Haydamaky i Andrzej Stasiuk grają Mickiewicza ("Stepy Akermańskie")
Ciesząca się sporym uznaniem w Polsce ukraińska ethno-rockowa formacja Haydamaky wraz z pisarzem Andrzejem Stasiukiem sięgnęli do poezji Adama Mickiewicza. Efektem jest singel "Stepy Akermańskie", poprzedzający zaplanowaną na jesień płytę "Sonety krymskie", na której obok Haydamaków i Stasiuka pojawi się również krakowskie trio Kroke.
Grupa Haydamaky na stałe zagościła na polskiej scenie muzycznej. W dorobku mają wspólne nagrania z m.in. Voo Voo (nominowana do Fryderyka płyta "Voo Voo i Haydamaky"), Rootwater, Pudelsami, Pablopavo i Reggaeneratorem (Vavamuffin) i Grabażem (Strachy Na Lachy). W utworze "Please Call Me Later" promującym płytę "No More Peace!" (2013) gościnnie pojawił się Kamil Bednarek.
Pomysł na Mickiewicza dojrzewał w Kijowie kilkanaście miesięcy. Ziarno zasiał przyjaciel Haydamaków, dyrektor Europejskiego Festiwalu Smaku w Lublinie, Waldek Sulisz, który pewnego pięknego wieczoru w Lublinie zapytał lidera grupy, Saszę Jarmołę, czy wczytał się kiedyś dokładniej w twórczość Adama Mickiewicza i czy nie byłby to ciekawy kierunek poszukiwań.
Muzyk, po powrocie do Kijowa sięgnął po przekład "Stepów Akermańskich", ale nie znalazł tam nic intrygującego. Ostatniego przekładu Wieszcza na język ukraiński dokonał w latach 50-tych XX wieku Maksym Rylski. Jarmoła sięgnął więc do oryginału. Zachwycił się.
Latem 2016 grupa pojechała w okolice Białogrodu nad Dniestrem, który do 1944 roku nosił nazwę Akerman. Po dwóch dniach spędzonych pod gołym niebem, "Stepy Akermańskie" miały już melodię.
Do zrobienia współczesnego przekładu został poproszony jeden z najpopularniejszych ukraińskich pisarzy, Jurij Andruchowycz. Po ponad pół wieku pojawił się wreszcie nowy przekład sonetu.
Zespół długo poszukiwał polskiego artysty, który wniósłby do utworu polski język i ducha, jednak materia piosenki wymagała czegoś innego.
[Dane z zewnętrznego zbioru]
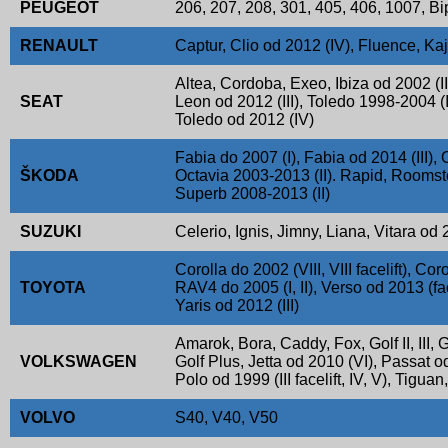
PEUGEOT
206, 207, 208, 301, 405, 406, 1007, Bi
RENAULT
Captur, Clio od 2012 (IV), Fluence, Ka
Altea, Cordoba, Exeo, Ibiza od 2002 (III,
SEAT
Leon od 2012 (III), Toledo 1998-2004 (II
Toledo od 2012 (IV)
Fabia do 2007 (I), Fabia od 2014 (III), 
ŠKODA
Octavia 2003-2013 (II). Rapid, Roomste
Superb 2008-2013 (II)
SUZUKI
Celerio, Ignis, Jimny, Liana, Vitara od 2
Corolla do 2002 (VIII, VIII facelift), Cor
TOYOTA
RAV4 do 2005 (I, II), Verso od 2013 (facel
Yaris od 2012 (III)
Amarok, Bora, Caddy, Fox, Golf II, III, Go
VOLKSWAGEN
Golf Plus, Jetta od 2010 (VI), Passat o
Polo od 1999 (III facelift, IV, V), Tigua
VOLVO
S40, V40, V50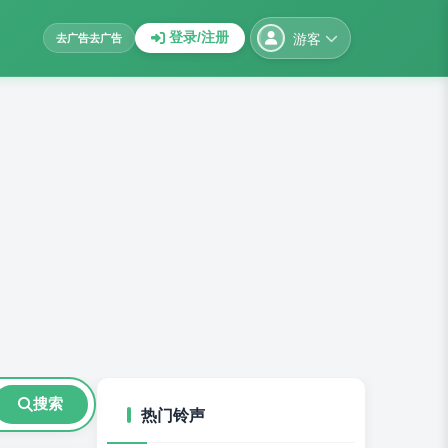
游客
登录/注册
去广告
去广告
搜索
热门铃声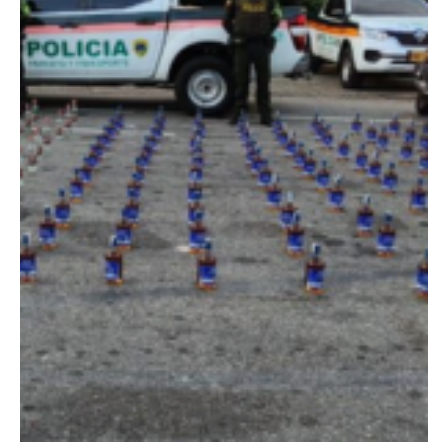
#Envivo Así avanza la jornada electoral en el puesto de votación
del colegio LaSalle en cúcuta #Elecciones2026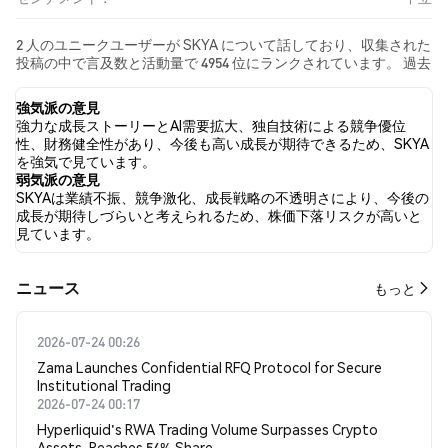
2 人のユニークユーザーが SKYA について話しており、収集された
投稿の中で言及数と活動量で 4954 位にランクされています。 過去
24時間で、すべてのソーシャルメディアにおける SKYA への感情
は 中立 でした。 最後に、SKYA に関するニュース記事が 0 件公開
強気派の意見
されました。 Twitterでは、0.00% のツイートが強気の感情を示
強力な成長ストーリーとAI需要拡大、独自技術による競争優位
し、0.00% のツイートが弱気の感情を示しました。 100.00% のツ
性、財務健全性があり、今後も高い成長が期待できるため、SKYA
イートは SKYA に対して中立的でした。 これらの感情分析は 2 件
を強気で見ています。
のツイートに基づいています。
弱気派の意見
SKYAは業績不振、競争激化、成長戦略の不透明さにより、今後の
成長が期待しづらいと考えられるため、株価下落リスクが高いと
見ています。
​​ニュース​​
もっと
2026-07-24 00:26
Zama Launches Confidential RFQ Protocol for Secure
Institutional Trading
2026-07-24 00:17
Hyperliquid's RWA Trading Volume Surpasses Crypto
Assets, Reaches 54% Share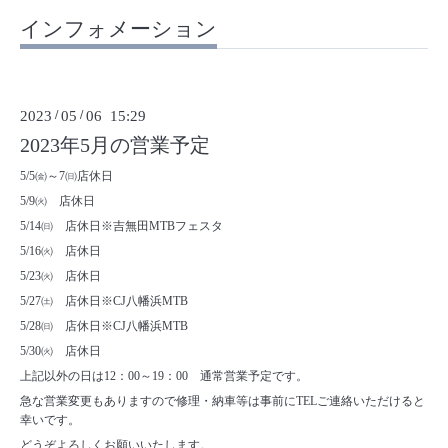
インフォメーション
2023
/
05
/
06 15:29
2023年5月の営業予定
5/5㈮～7㈰店休日
5/9㈫ 店休日
5/14㈰ 店休日※吉無田MTBフェスタ
5/16㈫ 店休日
5/23㈫ 店休日
5/27㈯ 店休日※CJ八幡浜MTB
5/28㈰ 店休日※CJ八幡浜MTB
5/30㈫ 店休日
上記以外の日は12：00～19：00 通常営業予定です。
急な営業変更もありますので修理・納車等は事前にTELご連絡いただけると
幸いです。
どうぞよろしくお願いいたします。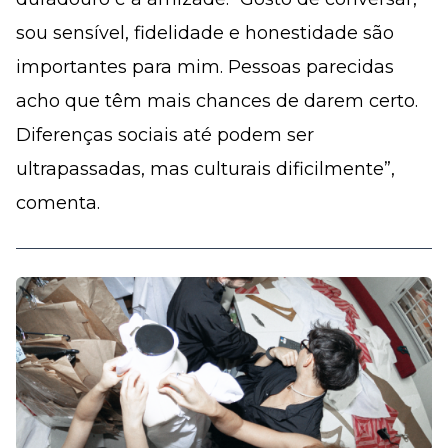
sou sensível, fidelidade e honestidade são
importantes para mim. Pessoas parecidas
acho que têm mais chances de darem certo.
Diferenças sociais até podem ser
ultrapassadas, mas culturais dificilmente”,
comenta.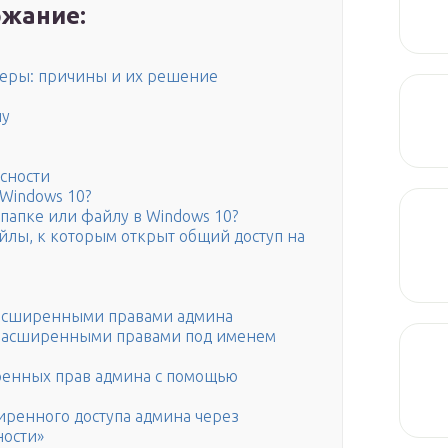
жание:
теры: причины и их решение
пу
сности
 Windows 10?
 папке или файлу в Windows 10?
айлы, к которым открыт общий доступ на
 расширенными правами админа
 расширенными правами под именем
ренных прав админа с помощью
ренного доступа админа через
ности»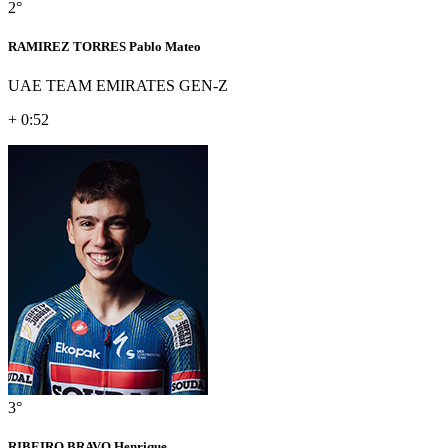
2°
RAMIREZ TORRES Pablo Mateo
UAE TEAM EMIRATES GEN-Z
+ 0:52
3°
RIBEIRO BRAVO Henrique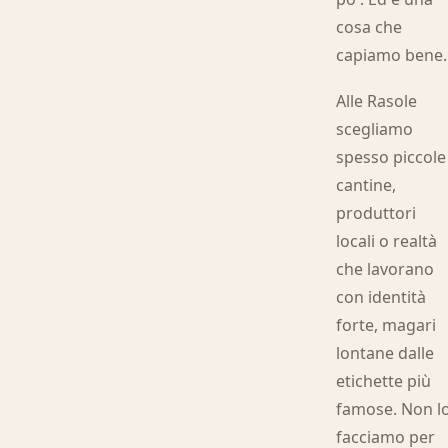
cosa che
capiamo bene.
Alle Rasole
scegliamo
spesso piccole
cantine,
produttori
locali o realtà
che lavorano
con identità
forte, magari
lontane dalle
etichette più
famose. Non l
facciamo per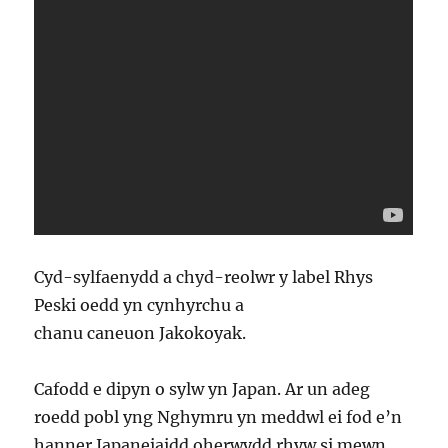
Cyd-sylfaenydd a chyd-reolwr y label Rhys
Peski oedd yn cynhyrchu a
chanu caneuon Jakokoyak.
Cafodd e dipyn o sylw yn Japan. Ar un adeg
roedd pobl yng Nghymru yn meddwl ei fod e’n
hanner Japaneiaidd oherwydd rhyw si mewn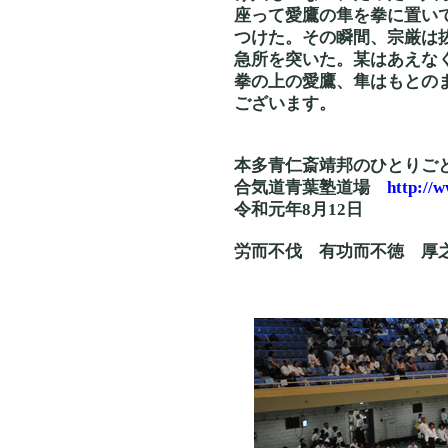
座って愛鷹の隼を拳に置い
つけた。その瞬間、宗厳は
急所を突いた。某はあえな
拳の上の愛鷹、隼はもとの
ございます。
本多青仁斎靖邦のひとりご
合気道青葉塾道場
http://
令和元年8月12日
労而不伐 有功而不徳 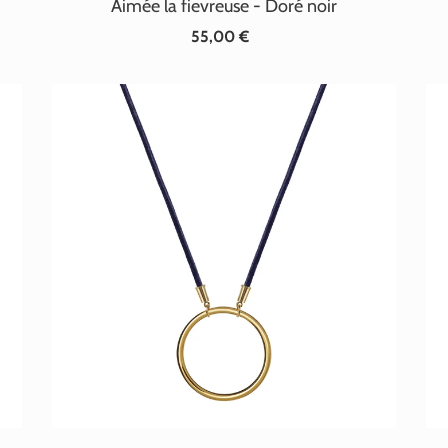
Aimée la fievreuse - Doré noir
55,00 €
Prix
normal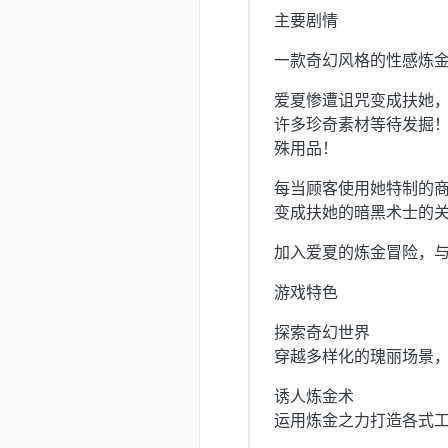
主要剧情
一款奇幻风格的性感炼金
爱夏惨遭诅咒变成扶她，
许多珍奇素材等待发掘
殊用品！
每当顾客使用她特制的
变成扶她的暗黑术士的
加入爱夏的炼金冒险，
游戏特色
探索奇幻世界
穿越多样化的瑰丽场景
诱人炼金术
运用炼金之力打造各式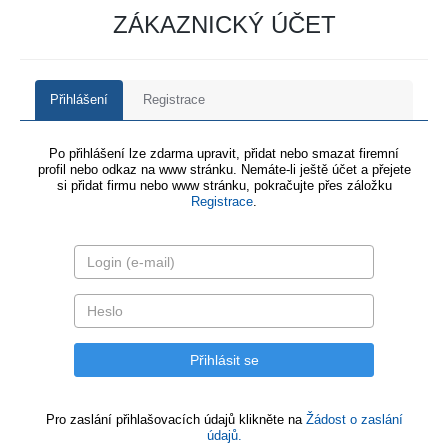
ZÁKAZNICKÝ ÚČET
Přihlášení
Registrace
Po přihlášení lze zdarma upravit, přidat nebo smazat firemní
profil nebo odkaz na www stránku. Nemáte-li ještě účet a přejete
si přidat firmu nebo www stránku, pokračujte přes záložku
Registrace
.
Pro zaslání přihlašovacích údajů klikněte na
Žádost o zaslání
údajů.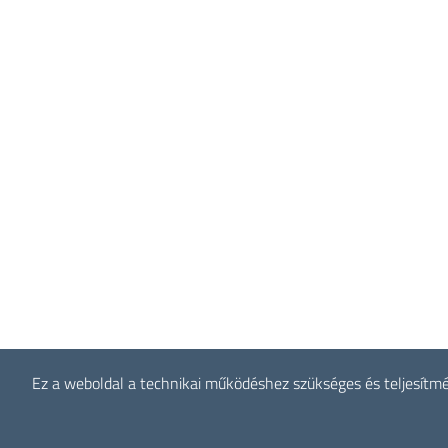
Ez a weboldal a technikai működéshez szükséges és teljesítmén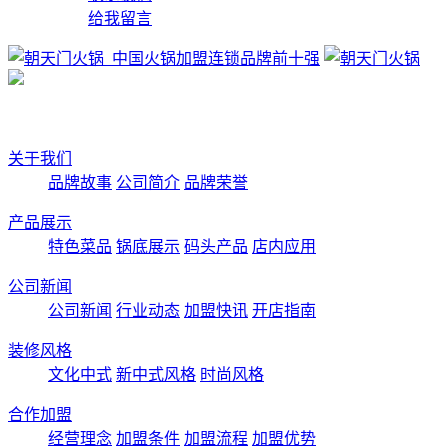
给我留言
关于我们
品牌故事
公司简介
品牌荣誉
产品展示
特色菜品
锅底展示
码头产品
店内应用
公司新闻
公司新闻
行业动态
加盟快讯
开店指南
装修风格
文化中式
新中式风格
时尚风格
合作加盟
经营理念
加盟条件
加盟流程
加盟优势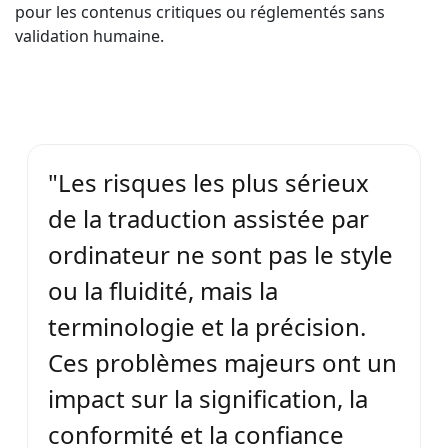
pour les contenus critiques ou réglementés sans
validation humaine.
"Les risques les plus sérieux
de la traduction assistée par
ordinateur ne sont pas le style
ou la fluidité, mais la
terminologie et la précision.
Ces problèmes majeurs ont un
impact sur la signification, la
conformité et la confiance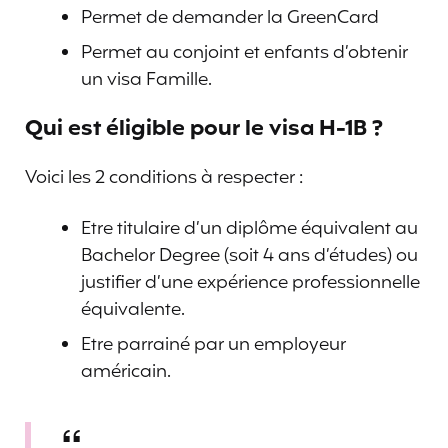
Permet de demander la GreenCard
Permet au conjoint et enfants d’obtenir
un visa Famille.
Qui est éligible pour le
visa H-1B
?
Voici les 2 conditions à respecter :
Etre titulaire d’un diplôme équivalent au
Bachelor Degree (soit 4 ans d’études) ou
justifier d’une expérience professionnelle
équivalente.
Etre parrainé par un employeur
américain.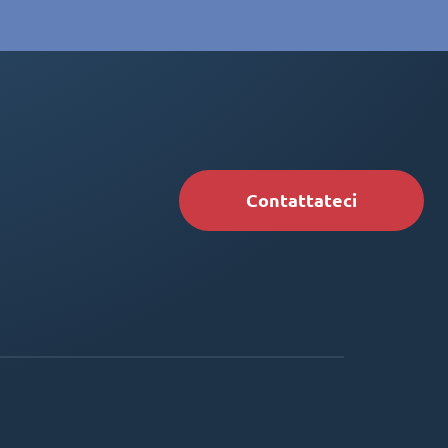
Contattateci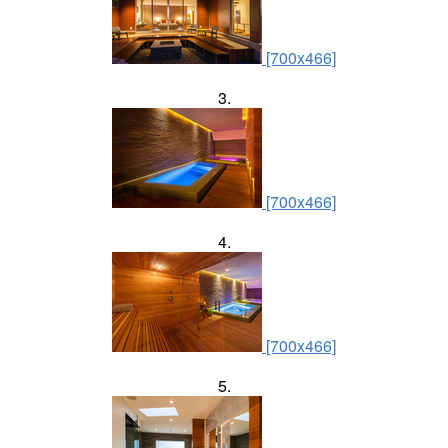
[700x466]
3.
[700x466]
4.
[700x466]
5.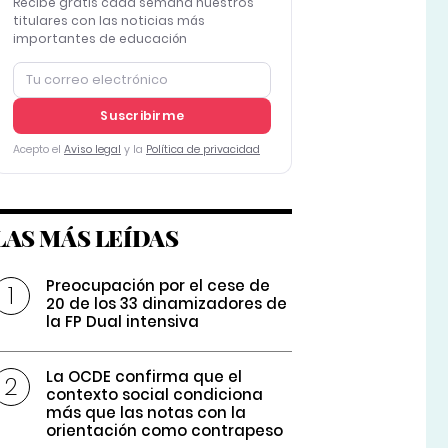
Recibe gratis cada semana nuestros
titulares con las noticias más
importantes de educación
Suscribirme
Acepto el
Aviso legal
y la
Política de privacidad
LAS MÁS LEÍDAS
Preocupación por el cese de
20 de los 33 dinamizadores de
la FP Dual intensiva
La OCDE confirma que el
contexto social condiciona
más que las notas con la
orientación como contrapeso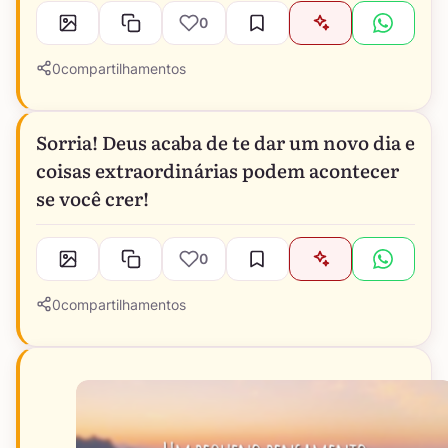
0
0
compartilhamentos
Sorria! Deus acaba de te dar um novo dia e
coisas extraordinárias podem acontecer
se você crer!
0
0
compartilhamentos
Zimą rozpoczęły się rozmowy z Andrzejem Stasiukiem, który szybko podchwycił pomysł i nagrał swoją melodeklamację w MT Studio przy Regionalnej Telewizji Gorlickiej.
Wcześniej, pod koniec lata 2016 r. rozpoczęły się pierwsze rozmowy z krakowskim zespołem Kroke. Ze względu na zaangażowanie w prace przy ich autorskiej płycie, trio nie wzięło udziału w tworzeniu singla. Jednak, jak deklarują sami muzycy, jesienią włączą się do tego polsko-ukraińskiego projektu.